Ясно, что дело не могло не кончится гражданской войной, спусковым крючком которой послужила, предпринятая гугенотами, неудачная попытка государственного переворота, так наз. Амбуазский заговор 1560-го года (попытка, при помощи и содействии ряда кальвинистских пасторов, похитить Франциска II). Последовало десятилетие жестоких войн, кульминацией которых стала знаменитая Варфоломеевская ночь 1572г., в которой от рук монархически и католически настроенных парижан, проникнутых ненавистью к заговорщикам-революционерам (или, как бы мы сегодня сказали, – террористам), погибло до двух тысяч последователей Кальвина.

8. Доктрина фундаментальной изменчивости и цареубийство

Во Франции середины XVI века за кальвинистами устойчиво закрепилась кличка монархомахов (цареубийц). К этому времени ведущие кальвинистские теоретики уже активно развивали теории, согласно которым цареубийство признавалось не только правом народа, но и прямой обязанностью «лучших людей» (отсюда берут начало и знаменитые тезисы американской «Декларации независимости», провозглашавшие право народа на восстание).

В сущности, кальвинистская церковная организация – это республиканское государство в миниатюре: т.е. спаянная жёсткими предписаниями Закона и Договора демократическая масса, находящаяся под неусыпным контролем духовной власти (консистории) в лице священнической и олигархической элиты. Традиционной монархии места в кальвинистской картине мира, как видим, нет.

Уже в сочинениях Цвингли мы встречаем места, ясно подразумевающие цареубийство, как следствие максимы: христиане обязаны подчиняться скорее Богу, нежели человеку. Для Кальвина неприемлема уже сама идея «абсолютной власти одного человека».

Теоретические основания цареубийства у Кальвина столь же монументальны. Прежде всего, это «доктрина фундаментальной изменчивости».

Именно кальвинизм (как утверждает напр. Квентин Скиннер) сыграет «ведущую роль в переходе от средневекового понятия о мироустройстве, основанном на порядке, который представлялся естественным и вечным, к современному порядку, основанному на изменениях». Если средневековое мировоззрение утверждало незыблемость духовных оснований, формами и символами которых были религиозные и политические институты (Папа и Император символизировали духовные божественные начала власти; а каждому человеку дано было от рождения определенное место в обществе), то кальвинизм предложил «идеологию перехода», согласно которой положение человека в мире зависит только от Бога, следовательно, все прежние принципы мироустройства отметались.
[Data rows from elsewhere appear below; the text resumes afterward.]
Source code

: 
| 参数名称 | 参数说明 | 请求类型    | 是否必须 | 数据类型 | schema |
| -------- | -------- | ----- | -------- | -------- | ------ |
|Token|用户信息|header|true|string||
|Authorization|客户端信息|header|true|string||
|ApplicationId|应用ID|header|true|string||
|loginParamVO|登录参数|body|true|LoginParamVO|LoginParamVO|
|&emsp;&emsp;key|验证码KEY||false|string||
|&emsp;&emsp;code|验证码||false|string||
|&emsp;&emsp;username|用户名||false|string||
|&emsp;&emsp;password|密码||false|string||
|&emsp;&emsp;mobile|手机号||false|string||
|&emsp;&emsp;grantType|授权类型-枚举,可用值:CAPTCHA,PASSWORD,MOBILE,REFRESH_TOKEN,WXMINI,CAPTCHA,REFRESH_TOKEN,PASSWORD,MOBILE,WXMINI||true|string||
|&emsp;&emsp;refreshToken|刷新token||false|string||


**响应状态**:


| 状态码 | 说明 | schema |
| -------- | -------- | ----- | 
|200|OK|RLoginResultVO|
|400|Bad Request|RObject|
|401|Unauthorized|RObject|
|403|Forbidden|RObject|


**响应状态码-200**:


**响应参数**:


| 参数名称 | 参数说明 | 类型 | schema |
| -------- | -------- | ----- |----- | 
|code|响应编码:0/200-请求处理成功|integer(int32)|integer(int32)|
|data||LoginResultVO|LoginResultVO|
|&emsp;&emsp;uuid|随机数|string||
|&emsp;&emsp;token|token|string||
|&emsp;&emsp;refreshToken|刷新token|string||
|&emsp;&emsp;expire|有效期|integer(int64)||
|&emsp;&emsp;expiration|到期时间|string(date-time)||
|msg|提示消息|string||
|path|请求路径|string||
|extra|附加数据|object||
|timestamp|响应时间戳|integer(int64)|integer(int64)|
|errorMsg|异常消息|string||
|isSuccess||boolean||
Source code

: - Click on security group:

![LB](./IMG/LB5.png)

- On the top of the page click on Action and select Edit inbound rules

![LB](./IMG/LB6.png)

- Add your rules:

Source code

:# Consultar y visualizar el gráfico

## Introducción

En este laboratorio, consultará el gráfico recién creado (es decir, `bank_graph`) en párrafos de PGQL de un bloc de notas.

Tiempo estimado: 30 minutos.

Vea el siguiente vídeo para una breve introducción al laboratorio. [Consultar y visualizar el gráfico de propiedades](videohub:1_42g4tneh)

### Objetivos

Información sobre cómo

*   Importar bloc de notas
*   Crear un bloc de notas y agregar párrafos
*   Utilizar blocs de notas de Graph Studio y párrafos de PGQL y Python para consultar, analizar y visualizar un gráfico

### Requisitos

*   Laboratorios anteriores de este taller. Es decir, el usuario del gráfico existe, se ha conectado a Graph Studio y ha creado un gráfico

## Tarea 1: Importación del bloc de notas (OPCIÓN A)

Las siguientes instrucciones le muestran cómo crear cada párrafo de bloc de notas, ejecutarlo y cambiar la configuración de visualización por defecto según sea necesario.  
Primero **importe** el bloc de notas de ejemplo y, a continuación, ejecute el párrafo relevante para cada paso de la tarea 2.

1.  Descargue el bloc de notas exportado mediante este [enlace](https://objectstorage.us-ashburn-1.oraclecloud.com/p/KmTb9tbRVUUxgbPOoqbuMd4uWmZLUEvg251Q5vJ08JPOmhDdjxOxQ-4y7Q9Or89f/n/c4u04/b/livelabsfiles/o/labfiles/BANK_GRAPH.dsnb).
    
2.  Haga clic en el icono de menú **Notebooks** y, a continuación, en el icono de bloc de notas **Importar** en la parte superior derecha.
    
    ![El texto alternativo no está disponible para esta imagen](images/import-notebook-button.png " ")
Такие кальвинистские теоретики как Иоанн Понет и Кристофер Гудман уже мастерски используют принципы «фундаментальной изменчивости» для выработки теории цареубийства.

Подлинным апофеозом этих теорий и станут суд и казнь Кромвелем Карла I 1649 г. – первое «законное» цареубийство в европейской истории.

Другая кровавая точка революции – смерть на эшафоте французского короля Людовика. Таким образом, историки, которые называют французскую революцию 1789 г. заключительным аккордом Реформации Кальвина, очевидно, правы. Французские просветители лишь переосмыслят тезисы «прав человека», тираноборческие и республиканские теории, развитые кальвинистами, в чисто секулярном духе (напр. в «these republicaine» Жан-Жака Руссо). Тот же Руссо объявит кальвинистскую Женеву «идеальной республикой» и «наглядным примером» для современной ему Франции.

Наконец, такие ученики и последователи Кальвина, как Ленин и Троцкий произведут на пространстве традиционной России (и, конечно, уже на другом теоретическом фундаменте) свой эксперимент, в жерновах которого уже в ХХ веке будут перемолоты миллионы жизней.